PROVIDED MATERIAL ::
- Opening Delimiter -

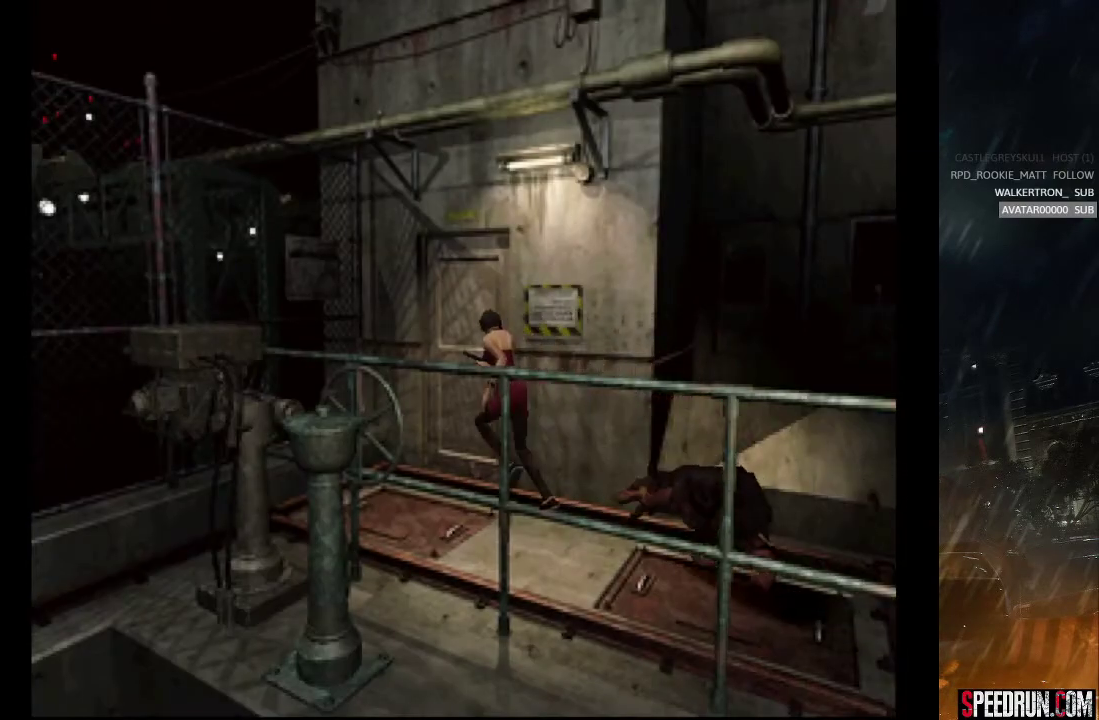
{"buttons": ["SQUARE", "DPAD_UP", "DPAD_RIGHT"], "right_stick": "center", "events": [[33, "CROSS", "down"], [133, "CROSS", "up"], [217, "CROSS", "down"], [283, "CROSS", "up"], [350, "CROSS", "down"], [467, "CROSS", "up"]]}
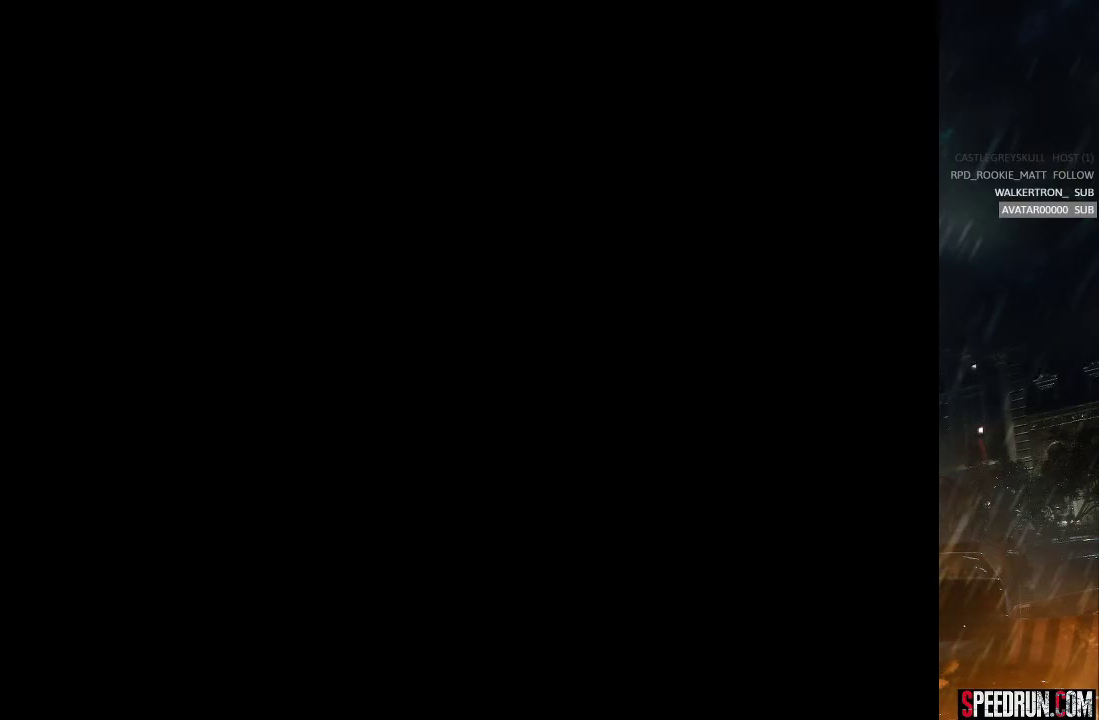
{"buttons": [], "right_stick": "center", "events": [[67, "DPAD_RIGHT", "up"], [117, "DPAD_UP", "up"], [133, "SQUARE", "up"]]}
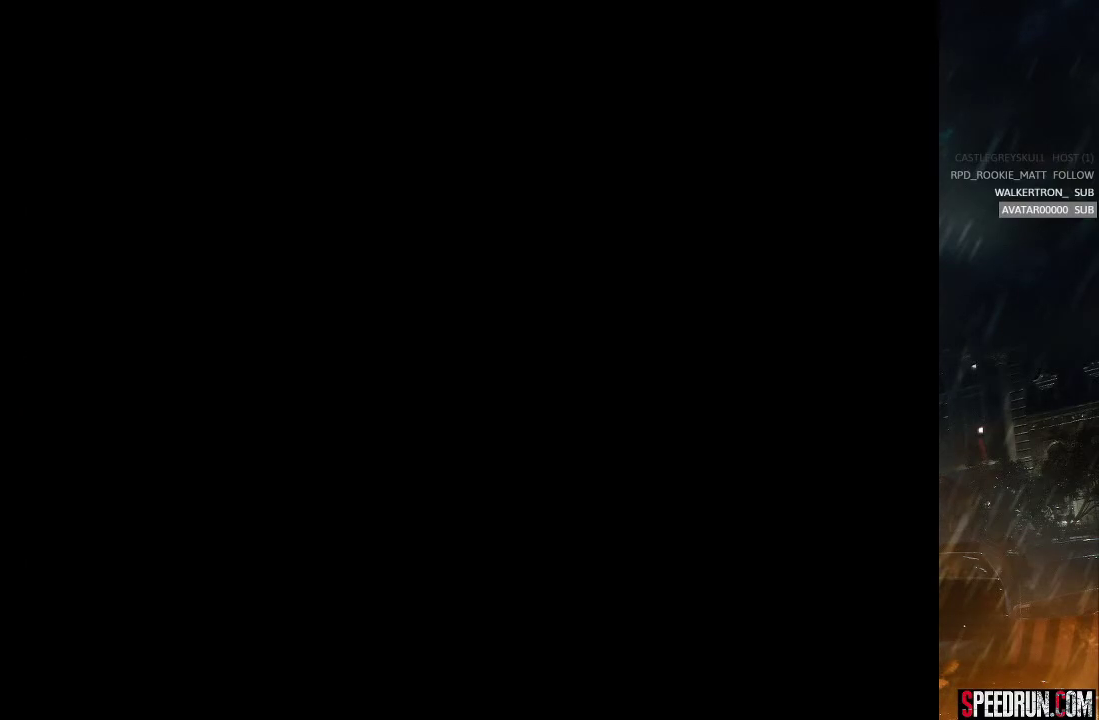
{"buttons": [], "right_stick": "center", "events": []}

- Closing Delimiter -
- Opening Delimiter -

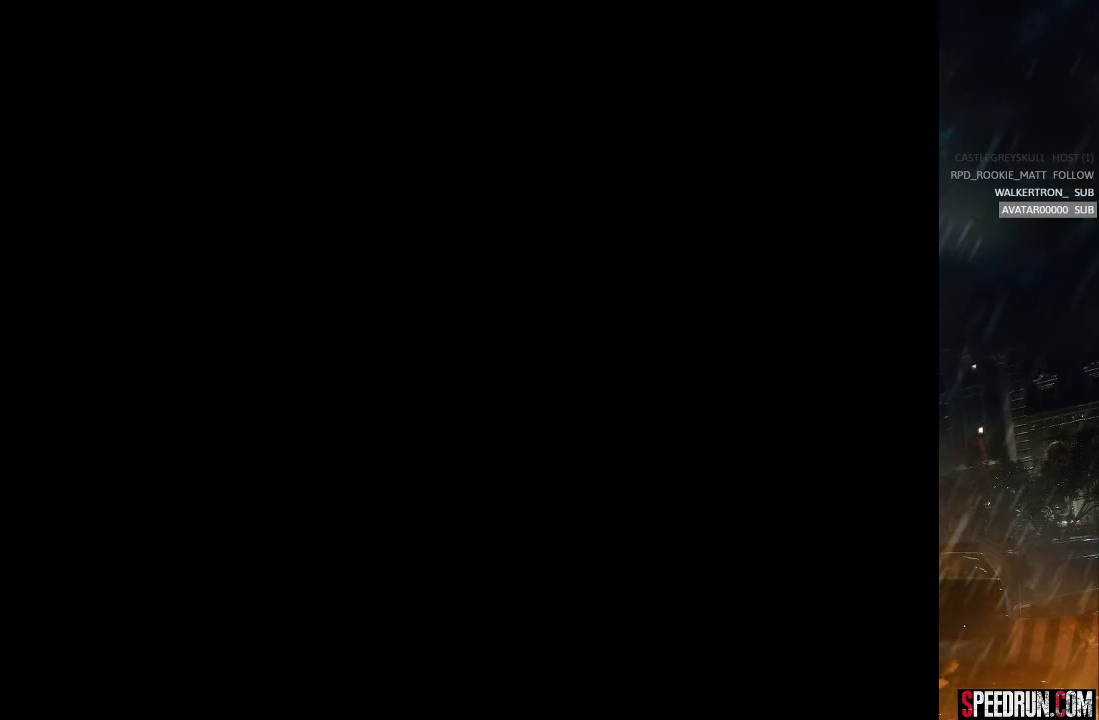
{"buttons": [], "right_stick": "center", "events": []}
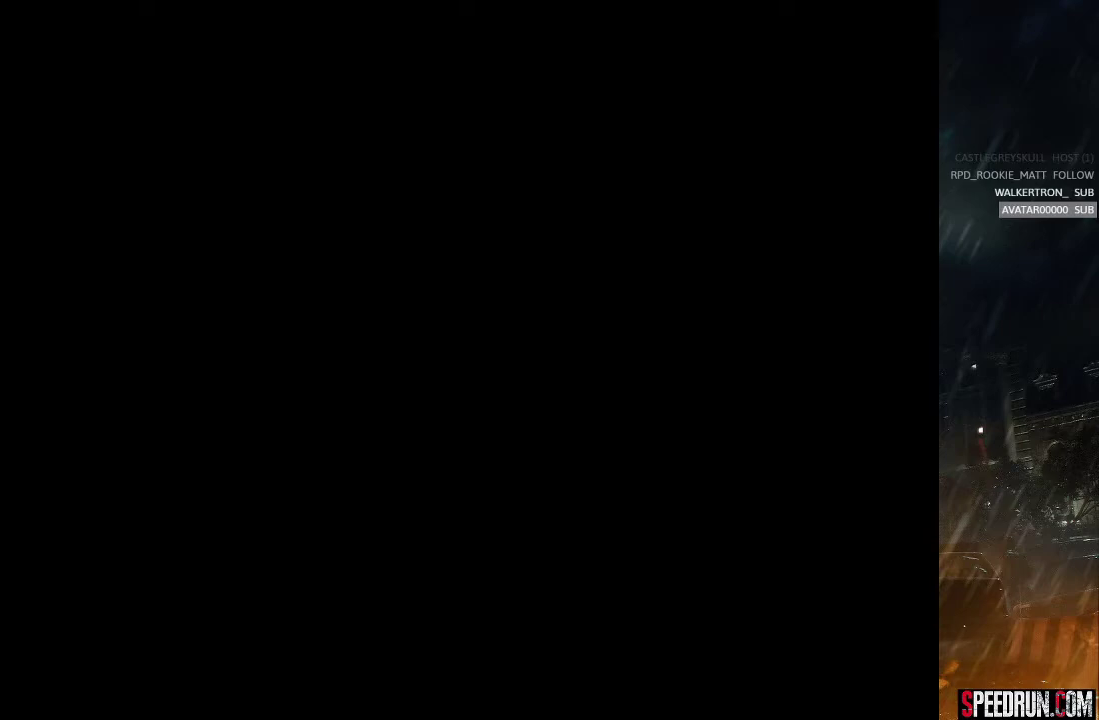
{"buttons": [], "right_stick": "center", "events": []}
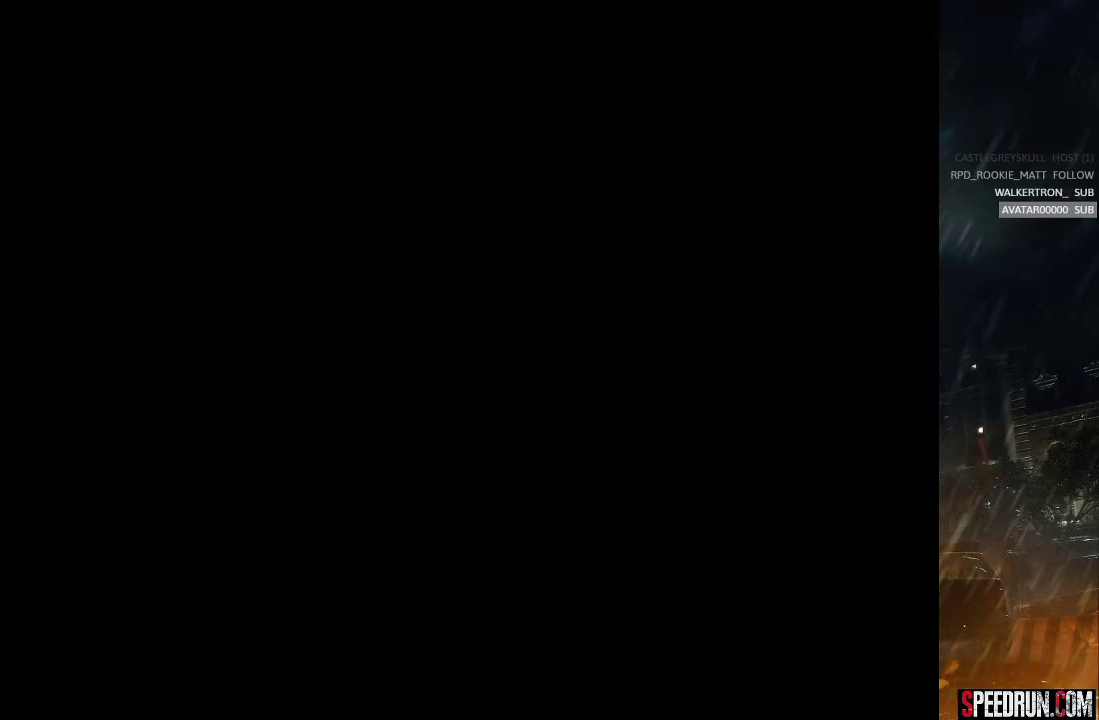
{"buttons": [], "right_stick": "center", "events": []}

- Closing Delimiter -

WHAT THE TASK ASKS :: Please count the lines above that contain the string "SQUARE" and reply with the number alone.

RESULT :: 2